▶ [Aufgaben]:
A – Welche zwei Wege nennt Noctarius im Forenthread zu GWT 2.0, um an den HTML-Code einer fremden Seite zu kommen?
B – Gib aus dem Forenthread zu GWT 2.0 den Abschnitt wörtlich wieder, der mit „# GWT 2.0 - Clientseitig“ beginnt und bis „Fremdseite schon geladen.“ reicht.

▶ [Lesetext]:
# GWT 2.0 - Clientseitig auf Fremde Htmlseite zugreifen



## synchron (18. Dez 2009)

Hallo,

Ich möchte mit meinem GWT-Client eine fremde Htmlseite (z.B. heise online - Home) einlesen, deren html auswerten/parsen und die Daten dann für meine Darstellung nutzen. Ich komme aber leider nicht an das html ran.
ich habe jetzt über ein Frame und ein setURL die Fremdseite schon geladen. 
Leider ist ein .getElement().getInnerHTML() immer leer... Das liegt vermutlich (zumindest ist das meine einzige idee) daran, dass er die seite noch nicht fertig geladen hat wenn ich das aufrufe. aber ich hab auch keine Möglichkeit gefunden ne art listener anzuhängen, die das ausführt wenn die Seite fertig geladen wurde.
Ich hab jetzt einen Tag mit suchen verbracht und nix gefunden...ich hoffe ihr könnt mir weiter helfen.

Vielen Dank
Synchron


----------



## Noctarius (18. Dez 2009)

Entweder musst du ein IFrame nutzen und "fernsteuern" oder du musst den HTML Code über den Server beziehen. Dein Problem ist der Schutz gegen Cross-Site-Scripting der Webseiten (JavaScripts) verbietet Daten von fremden Webseiten nachzuladen.


----------



## synchron (18. Dez 2009)

man kann die seite dann auch nicht auslesen?

▶ [Datenauszug]:
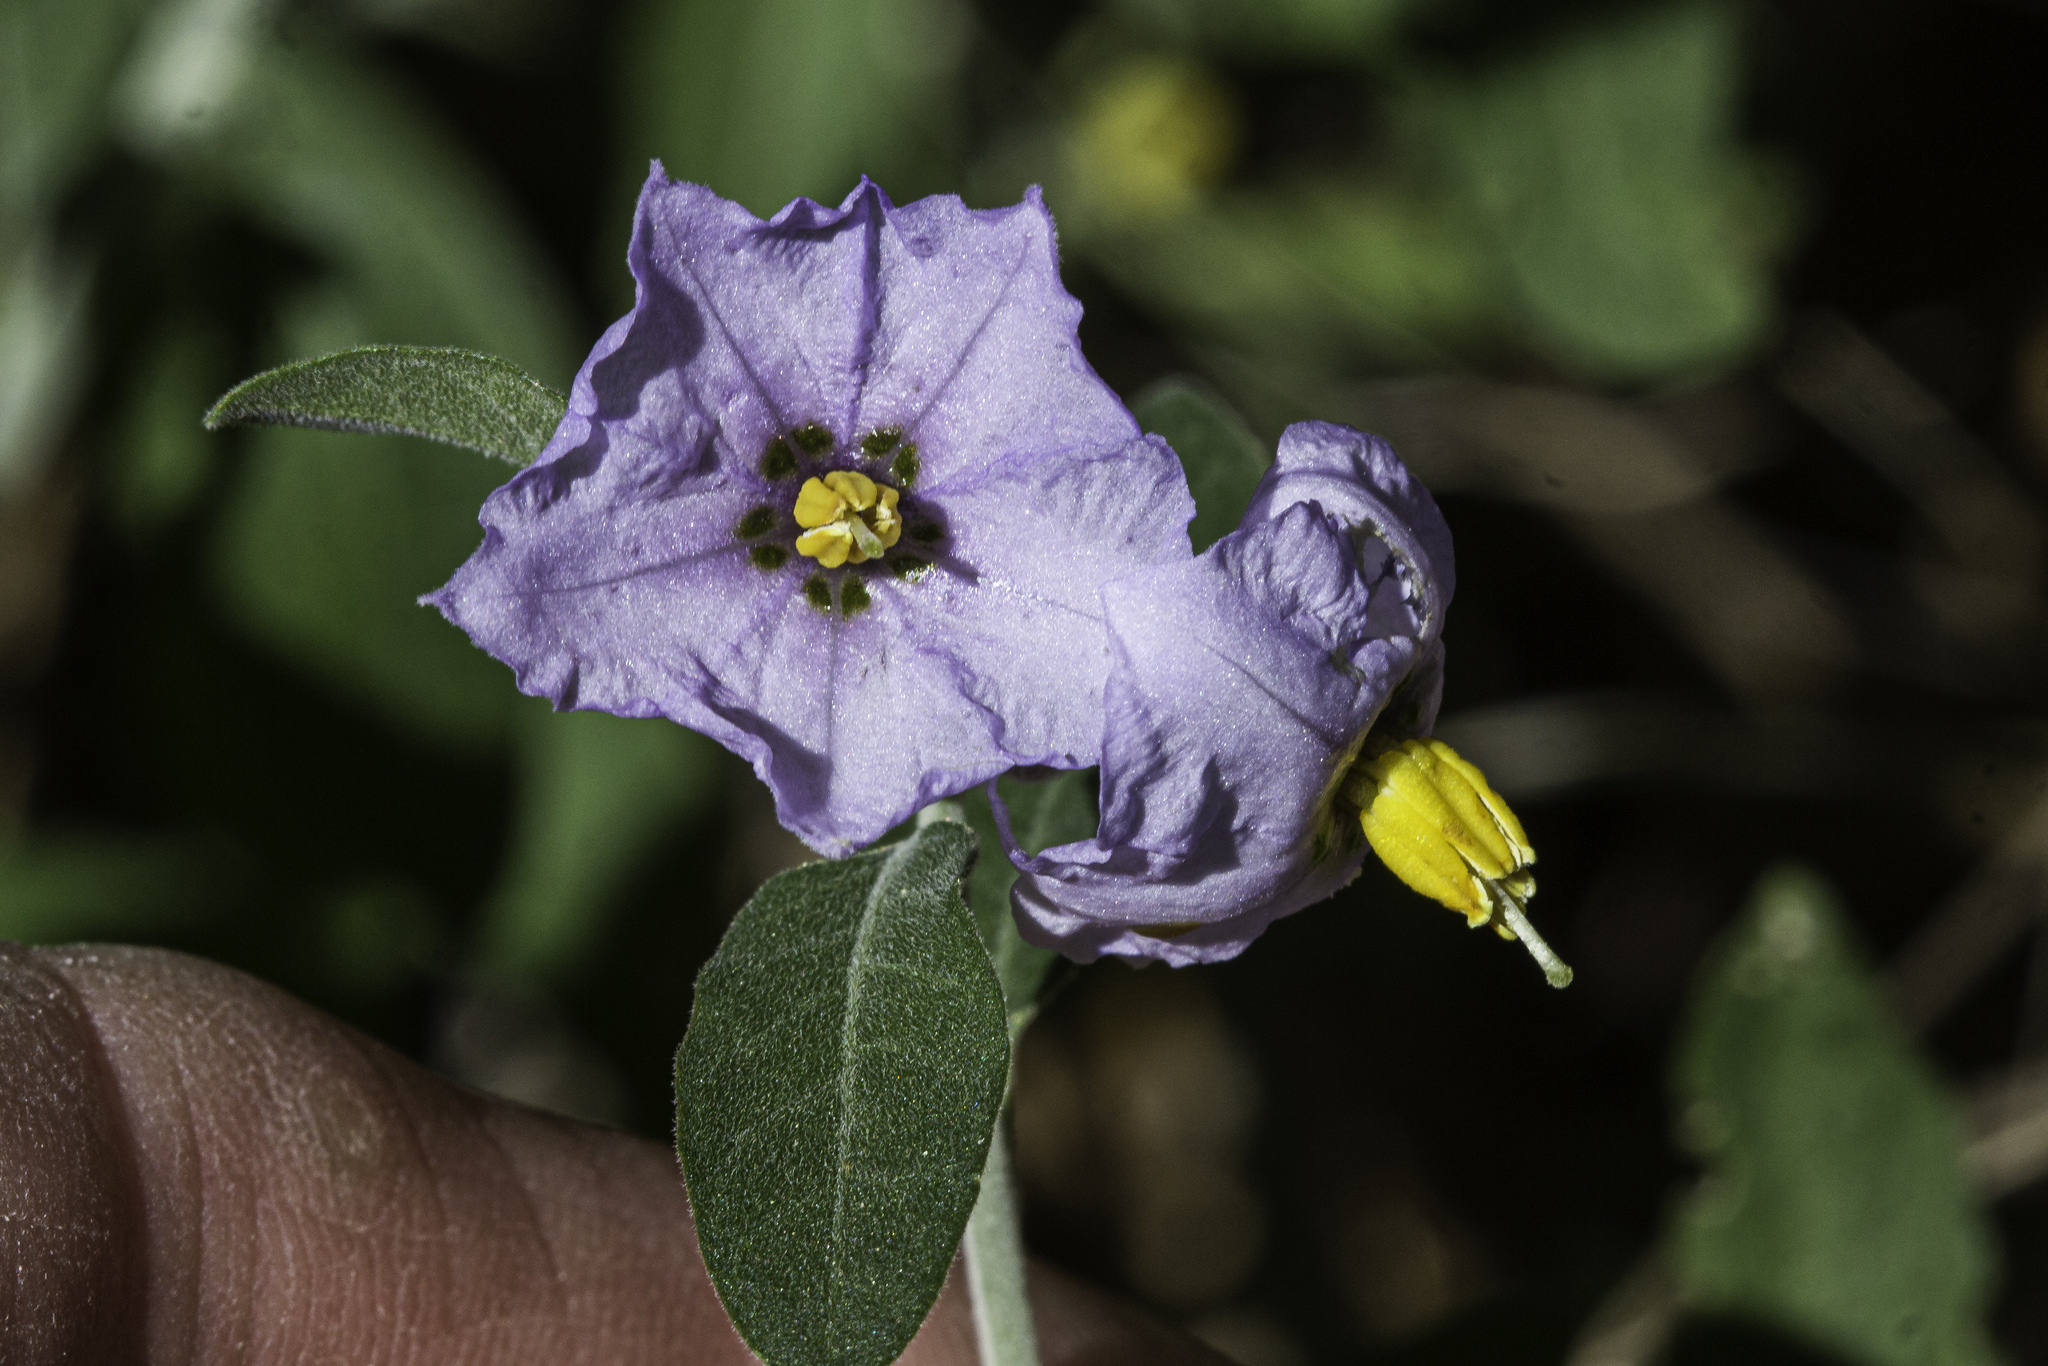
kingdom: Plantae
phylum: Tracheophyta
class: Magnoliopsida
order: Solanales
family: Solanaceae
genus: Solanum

==

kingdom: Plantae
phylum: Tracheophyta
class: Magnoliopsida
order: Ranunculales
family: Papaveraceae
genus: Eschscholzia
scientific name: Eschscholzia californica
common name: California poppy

▶ [Lösungen]:
A – Ein IFrame nutzen und „fernsteuern“ oder den HTML-Code über den Server beziehen.

B –
# GWT 2.0 - Clientseitig auf Fremde Htmlseite zugreifen



## synchron (18. Dez 2009)

Hallo,

Ich möchte mit meinem GWT-Client eine fremde Htmlseite (z.B. heise online - Home) einlesen, deren html auswerten/parsen und die Daten dann für meine Darstellung nutzen. Ich komme aber leider nicht an das html ran.
ich habe jetzt über ein Frame und ein setURL die Fremdseite schon geladen.